◆ Raw data ◆
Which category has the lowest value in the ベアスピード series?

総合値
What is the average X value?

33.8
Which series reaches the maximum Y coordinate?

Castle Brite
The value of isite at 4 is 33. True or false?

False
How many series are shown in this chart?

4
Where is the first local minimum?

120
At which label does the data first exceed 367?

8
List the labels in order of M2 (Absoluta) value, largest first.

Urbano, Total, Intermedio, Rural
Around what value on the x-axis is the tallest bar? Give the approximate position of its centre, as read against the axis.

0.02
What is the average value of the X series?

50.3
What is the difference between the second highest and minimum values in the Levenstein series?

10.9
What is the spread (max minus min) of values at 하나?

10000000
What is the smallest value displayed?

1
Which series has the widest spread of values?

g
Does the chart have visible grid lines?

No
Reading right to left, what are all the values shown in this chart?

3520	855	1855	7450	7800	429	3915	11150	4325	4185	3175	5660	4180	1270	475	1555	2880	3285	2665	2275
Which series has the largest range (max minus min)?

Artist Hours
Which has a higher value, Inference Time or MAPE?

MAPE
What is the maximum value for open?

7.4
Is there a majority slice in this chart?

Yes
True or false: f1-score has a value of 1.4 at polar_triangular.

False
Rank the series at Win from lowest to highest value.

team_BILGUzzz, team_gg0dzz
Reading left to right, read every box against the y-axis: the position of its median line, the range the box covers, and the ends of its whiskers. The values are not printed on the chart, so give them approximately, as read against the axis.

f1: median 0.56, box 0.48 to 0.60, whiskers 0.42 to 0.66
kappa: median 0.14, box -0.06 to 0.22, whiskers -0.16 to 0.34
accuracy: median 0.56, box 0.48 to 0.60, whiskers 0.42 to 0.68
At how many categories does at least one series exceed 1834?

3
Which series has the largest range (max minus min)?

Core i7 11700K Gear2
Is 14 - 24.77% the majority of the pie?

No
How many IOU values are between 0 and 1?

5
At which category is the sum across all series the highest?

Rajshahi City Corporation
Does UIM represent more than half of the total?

◆ Job item ◆
Gather every line in the items above that contains the word "average". Case counts.

◆ Exercise response ◆
What is the average X value?
What is the average value of the X series?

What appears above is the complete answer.